- EXERCISE: No pictures in the copy. Write out the listing below exactly.

═══

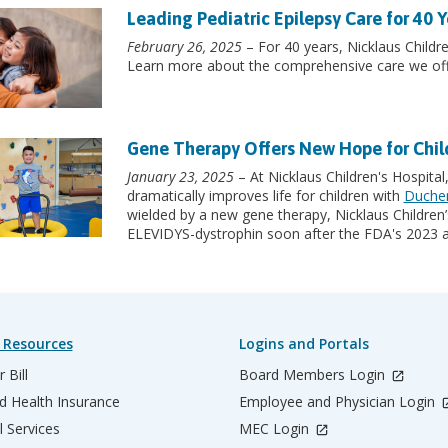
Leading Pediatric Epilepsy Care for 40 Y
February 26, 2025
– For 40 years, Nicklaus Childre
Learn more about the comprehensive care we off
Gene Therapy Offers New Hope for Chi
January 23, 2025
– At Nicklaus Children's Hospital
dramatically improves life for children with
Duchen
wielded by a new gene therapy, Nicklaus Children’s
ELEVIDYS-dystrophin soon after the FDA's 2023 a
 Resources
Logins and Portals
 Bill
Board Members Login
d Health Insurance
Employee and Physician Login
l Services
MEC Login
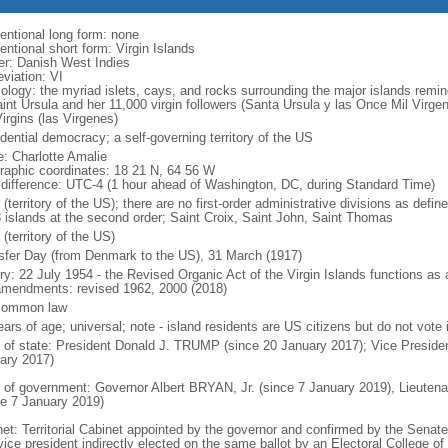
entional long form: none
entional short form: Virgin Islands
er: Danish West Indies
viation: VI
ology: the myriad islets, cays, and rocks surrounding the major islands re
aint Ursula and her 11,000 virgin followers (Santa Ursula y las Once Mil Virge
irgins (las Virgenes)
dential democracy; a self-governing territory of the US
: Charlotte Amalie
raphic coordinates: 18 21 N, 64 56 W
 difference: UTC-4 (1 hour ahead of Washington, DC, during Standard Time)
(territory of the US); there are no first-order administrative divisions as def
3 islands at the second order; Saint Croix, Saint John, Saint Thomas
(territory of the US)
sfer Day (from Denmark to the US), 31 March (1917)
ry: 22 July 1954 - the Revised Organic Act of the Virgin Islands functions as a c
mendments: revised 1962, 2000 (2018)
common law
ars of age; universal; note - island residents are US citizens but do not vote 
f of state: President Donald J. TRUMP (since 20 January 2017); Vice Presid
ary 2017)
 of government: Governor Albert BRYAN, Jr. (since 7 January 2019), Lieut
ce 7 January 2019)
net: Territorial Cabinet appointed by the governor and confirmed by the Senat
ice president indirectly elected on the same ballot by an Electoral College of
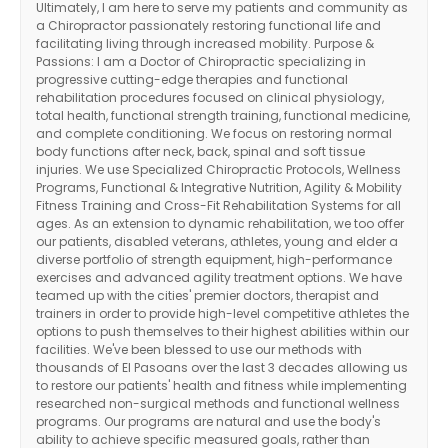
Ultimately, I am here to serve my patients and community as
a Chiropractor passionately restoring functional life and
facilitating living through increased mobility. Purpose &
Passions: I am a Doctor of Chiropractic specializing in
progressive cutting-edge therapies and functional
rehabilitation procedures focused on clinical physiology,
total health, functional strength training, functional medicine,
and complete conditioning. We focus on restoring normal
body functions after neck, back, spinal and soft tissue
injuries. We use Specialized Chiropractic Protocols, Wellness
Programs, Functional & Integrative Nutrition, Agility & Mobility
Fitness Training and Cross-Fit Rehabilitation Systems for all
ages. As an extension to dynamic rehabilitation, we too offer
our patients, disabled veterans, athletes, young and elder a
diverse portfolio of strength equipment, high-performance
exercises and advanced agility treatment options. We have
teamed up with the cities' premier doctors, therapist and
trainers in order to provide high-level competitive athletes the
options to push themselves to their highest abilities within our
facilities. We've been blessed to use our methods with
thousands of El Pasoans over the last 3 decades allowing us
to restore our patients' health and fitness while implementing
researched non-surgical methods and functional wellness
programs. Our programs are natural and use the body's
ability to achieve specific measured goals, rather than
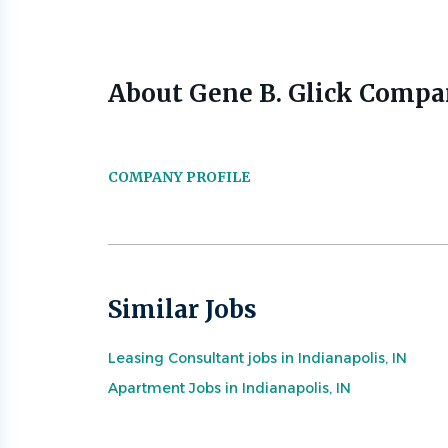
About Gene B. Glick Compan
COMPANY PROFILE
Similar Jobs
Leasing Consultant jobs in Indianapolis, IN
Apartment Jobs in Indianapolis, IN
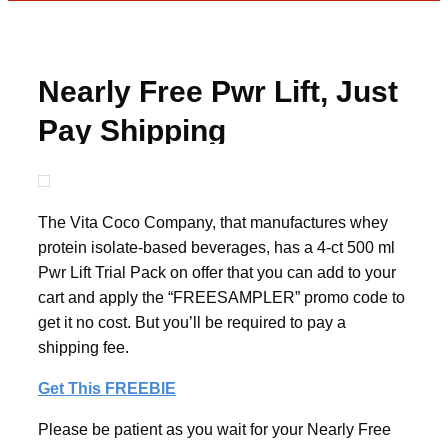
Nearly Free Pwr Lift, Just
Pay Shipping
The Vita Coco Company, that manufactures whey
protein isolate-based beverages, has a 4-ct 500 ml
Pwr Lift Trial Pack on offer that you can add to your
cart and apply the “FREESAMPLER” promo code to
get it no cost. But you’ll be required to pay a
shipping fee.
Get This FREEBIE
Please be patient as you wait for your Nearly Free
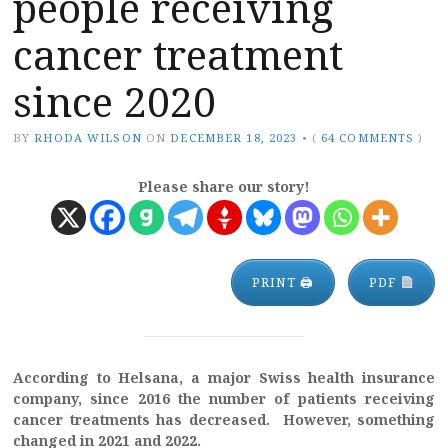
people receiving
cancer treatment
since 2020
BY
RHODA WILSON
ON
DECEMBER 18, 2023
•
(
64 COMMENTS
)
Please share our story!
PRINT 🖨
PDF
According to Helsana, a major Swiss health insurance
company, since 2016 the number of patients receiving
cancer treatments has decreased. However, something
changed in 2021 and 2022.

═══

- WORKED SOLUTION:
Leading Pediatric Epilepsy Care for 40 Y
February 26, 2025
– For 40 years, Nicklaus Childre
Learn more about the comprehensive care we off
Gene Therapy Offers New Hope for Chi
January 23, 2025
– At Nicklaus Children's Hospital
dramatically improves life for children with
Duchen
wielded by a new gene therapy, Nicklaus Children’s
ELEVIDYS-dystrophin soon after the FDA's 2023 a
 Resources
Logins and Portals
 Bill
Board Members Login
d Health Insurance
Employee and Physician Login
l Services
MEC Login
entional long form: none
entional short form: Virgin Islands
er: Danish West Indies
viation: VI
ology: the myriad islets, cays, and rocks surrounding the major islands re
aint Ursula and her 11,000 virgin followers (Santa Ursula y las Once Mil Virge
irgins (las Virgenes)
dential democracy; a self-governing territory of the US
: Charlotte Amalie
raphic coordinates: 18 21 N, 64 56 W
 difference: UTC-4 (1 hour ahead of Washington, DC, during Standard Time)
(territory of the US); there are no first-order administrative divisions as def
3 islands at the second order; Saint Croix, Saint John, Saint Thomas
(territory of the US)
sfer Day (from Denmark to the US), 31 March (1917)
ry: 22 July 1954 - the Revised Organic Act of the Virgin Islands functions as a c
mendments: revised 1962, 2000 (2018)
common law
ars of age; universal; note - island residents are US citizens but do not vote 
f of state: President Donald J. TRUMP (since 20 January 2017); Vice Presid
ary 2017)
 of government: Governor Albert BRYAN, Jr. (since 7 January 2019), Lieut
ce 7 January 2019)
net: Territorial Cabinet appointed by the governor and confirmed by the Senat
ice president indirectly elected on the same ballot by an Electoral College of
Ultimately, I am here to serve my patients and community as
a Chiropractor passionately restoring functional life and
facilitating living through increased mobility. Purpose &
Passions: I am a Doctor of Chiropractic specializing in
progressive cutting-edge therapies and functional
rehabilitation procedures focused on clinical physiology,
total health, functional strength training, functional medicine,
and complete conditioning. We focus on restoring normal
body functions after neck, back, spinal and soft tissue
injuries. We use Specialized Chiropractic Protocols, Wellness
Programs, Functional & Integrative Nutrition, Agility & Mobility
Fitness Training and Cross-Fit Rehabilitation Systems for all
ages. As an extension to dynamic rehabilitation, we too offer
our patients, disabled veterans, athletes, young and elder a
diverse portfolio of strength equipment, high-performance
exercises and advanced agility treatment options. We have
teamed up with the cities' premier doctors, therapist and
trainers in order to provide high-level competitive athletes the
options to push themselves to their highest abilities within our
facilities. We've been blessed to use our methods with
thousands of El Pasoans over the last 3 decades allowing us
to restore our patients' health and fitness while implementing
researched non-surgical methods and functional wellness
programs. Our programs are natural and use the body's
ability to achieve specific measured goals, rather than
About Gene B. Glick Compan
COMPANY PROFILE
Similar Jobs
Leasing Consultant jobs in Indianapolis, IN
Apartment Jobs in Indianapolis, IN
Nearly Free Pwr Lift, Just
Pay Shipping
The Vita Coco Company, that manufactures whey
protein isolate-based beverages, has a 4-ct 500 ml
Pwr Lift Trial Pack on offer that you can add to your
cart and apply the “FREESAMPLER” promo code to
get it no cost. But you’ll be required to pay a
shipping fee.
Get This FREEBIE
Please be patient as you wait for your Nearly Free
people receiving
cancer treatment
since 2020
BY
RHODA WILSON
ON
DECEMBER 18, 2023
•
(
64 COMMENTS
)
Please share our story!
PRINT 🖨
PDF
According to Helsana, a major Swiss health insurance
company, since 2016 the number of patients receiving
cancer treatments has decreased. However, something
changed in 2021 and 2022.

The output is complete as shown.